Des propos singuliers

Mehldau rencontre un large public. Pourtant, le pianiste, qui parle aussi bien de sa musique qu’il l’interprète, a parfois des points de vue singuliers sur le jazz. Il a eu l’occasion de déclarer à propos de John Coltrane : “sa musique disait au public à la fois fuck you, I love you (sic) et je vais te jouer de la belle musique.” Le personnage, atypique on le voit, ne doit pas faire oublier le musicien, qui joue avec une dextérité déconcertante, à tel point qu’on en oublierait presque qu’il a une main gauche et une main droite tant son toucher est exceptionnel. Pas plus qu’il ne doit faire oublier le “sideman” de Lee Konitz ou de Charles LLoyd, l’amateur d’harmonies, encore plus que de mélodies.
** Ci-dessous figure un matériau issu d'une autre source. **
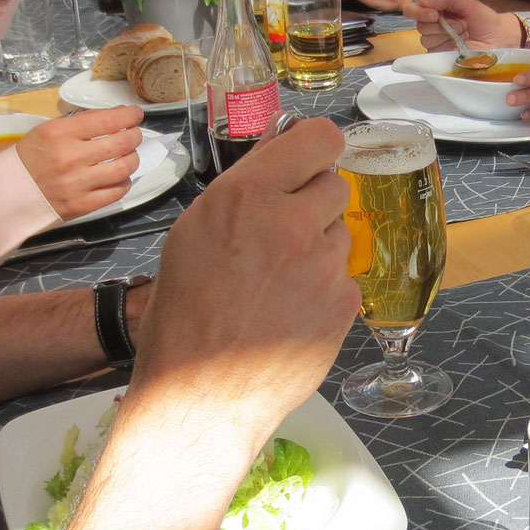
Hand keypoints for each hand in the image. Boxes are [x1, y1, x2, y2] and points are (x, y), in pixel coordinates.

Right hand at [13, 107, 143, 219]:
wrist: (8, 194)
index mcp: (59, 133)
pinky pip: (116, 192)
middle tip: (134, 134)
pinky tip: (118, 176)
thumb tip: (117, 116)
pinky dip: (124, 182)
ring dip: (132, 158)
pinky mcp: (82, 205)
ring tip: (128, 155)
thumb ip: (82, 123)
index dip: (128, 116)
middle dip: (134, 136)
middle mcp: (70, 157)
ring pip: (124, 168)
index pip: (106, 120)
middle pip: (121, 143)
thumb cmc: (30, 159)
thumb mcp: (48, 131)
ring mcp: (77, 183)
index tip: (135, 114)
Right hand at [125, 118, 357, 443]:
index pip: (318, 138)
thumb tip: (279, 152)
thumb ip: (245, 188)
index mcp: (245, 195)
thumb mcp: (195, 232)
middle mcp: (289, 222)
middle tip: (283, 235)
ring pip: (340, 234)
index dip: (317, 149)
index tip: (311, 161)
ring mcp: (322, 264)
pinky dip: (325, 291)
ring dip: (319, 249)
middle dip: (313, 205)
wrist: (201, 390)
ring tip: (279, 284)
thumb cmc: (186, 313)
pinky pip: (344, 278)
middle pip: (334, 185)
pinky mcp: (343, 301)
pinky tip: (291, 313)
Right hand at [404, 0, 521, 52]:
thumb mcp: (467, 3)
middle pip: (419, 25)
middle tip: (459, 24)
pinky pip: (432, 52)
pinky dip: (446, 47)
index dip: (418, 11)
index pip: (412, 9)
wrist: (499, 38)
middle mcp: (433, 25)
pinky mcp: (440, 57)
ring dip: (445, 36)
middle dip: (438, 24)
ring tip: (462, 34)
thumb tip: (424, 1)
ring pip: (426, 39)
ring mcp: (437, 42)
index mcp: (437, 10)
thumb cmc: (485, 20)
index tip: (434, 14)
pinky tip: (459, 45)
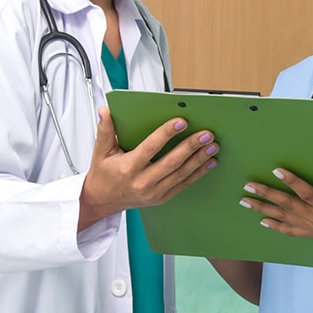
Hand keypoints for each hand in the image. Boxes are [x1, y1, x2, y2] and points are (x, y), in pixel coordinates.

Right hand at [79, 107, 218, 227]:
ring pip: (181, 174)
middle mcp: (142, 182)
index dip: (166, 134)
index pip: (150, 148)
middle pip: (171, 162)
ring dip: (199, 159)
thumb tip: (105, 111)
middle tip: (206, 134)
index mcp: (128, 167)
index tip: (181, 122)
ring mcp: (154, 192)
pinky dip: (198, 173)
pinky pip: (183, 184)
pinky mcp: (162, 198)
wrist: (103, 200)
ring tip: (212, 146)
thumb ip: (105, 130)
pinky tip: (208, 162)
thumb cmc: (104, 174)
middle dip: (191, 146)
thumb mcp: (100, 151)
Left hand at [241, 157, 312, 266]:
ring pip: (285, 219)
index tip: (277, 170)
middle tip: (248, 186)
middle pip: (288, 206)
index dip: (293, 181)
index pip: (308, 193)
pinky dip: (277, 226)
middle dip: (267, 195)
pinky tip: (263, 222)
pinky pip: (292, 231)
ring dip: (264, 210)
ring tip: (245, 202)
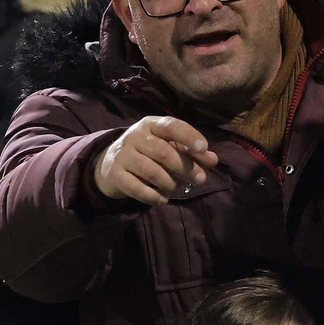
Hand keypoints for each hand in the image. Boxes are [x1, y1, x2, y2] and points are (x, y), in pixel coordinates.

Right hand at [93, 116, 219, 203]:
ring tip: (181, 189)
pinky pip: (136, 188)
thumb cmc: (147, 152)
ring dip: (171, 183)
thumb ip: (191, 152)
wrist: (111, 164)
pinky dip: (153, 196)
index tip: (204, 148)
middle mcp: (135, 136)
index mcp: (151, 125)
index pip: (171, 125)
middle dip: (185, 167)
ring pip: (151, 171)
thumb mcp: (168, 146)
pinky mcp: (115, 175)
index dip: (188, 136)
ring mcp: (123, 155)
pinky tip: (163, 200)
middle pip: (163, 152)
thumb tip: (213, 159)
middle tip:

Brad Mehldau est un virtuose du clavier, certes, mais un virtuose qui n’aurait pas oublié que la musique est affaire de sentiment et que jouer bien ne vaut rien ni l’on a rien à faire passer. Un écorché vif qui met ses tripes au service de son art. Brad Mehldau, dont la musique est “une plongée dans ses paysages intérieurs” (comme disait le documentaire télé que lui a été consacré Nicolas Klotz) joue parfois en solo (album “Elegiac Cycles”) mais s’est fait connaître grâce à un série d’albums : “The art of the trio”, tous enregistrés avec Rossy et Grenadier. Deux de ces albums sont des lives au Village Vanguard de New York.

De la tradition à la modernité

L’album “Places” en 2000, puis le cinquième volume de “The Art of the trio”, un double CD intitulé “Progression”, fin 2001, sont venus enfoncer le clou, et prouver sa totale maîtrise du jeu en trio, avant que Mehldau ne fasse sa réapparition à la rentrée 2002 avec le surprenant “Largo”, où il réinvente son art. N’étant jamais là où on l’attend, Mehldau a surpris son monde en plongeant son piano dans un bain pop revigorant, sous la houlette du producteur Jon Brion. Histoire peut-être de couper court à cette image de romantique échevelé qui lui colle à la peau, et qu’en père de famille, il veut désormais gommer. Après avoir rendu hommage à la tradition du trio jazz, Mehldau regarde vers le futur, l’esprit toujours grand ouvert. Plus que jamais peut-être. Pour ceux qui n’auraient pas encore entendu ce futur grand du jazz, il devient urgent de découvrir ce pianiste romantique en diable.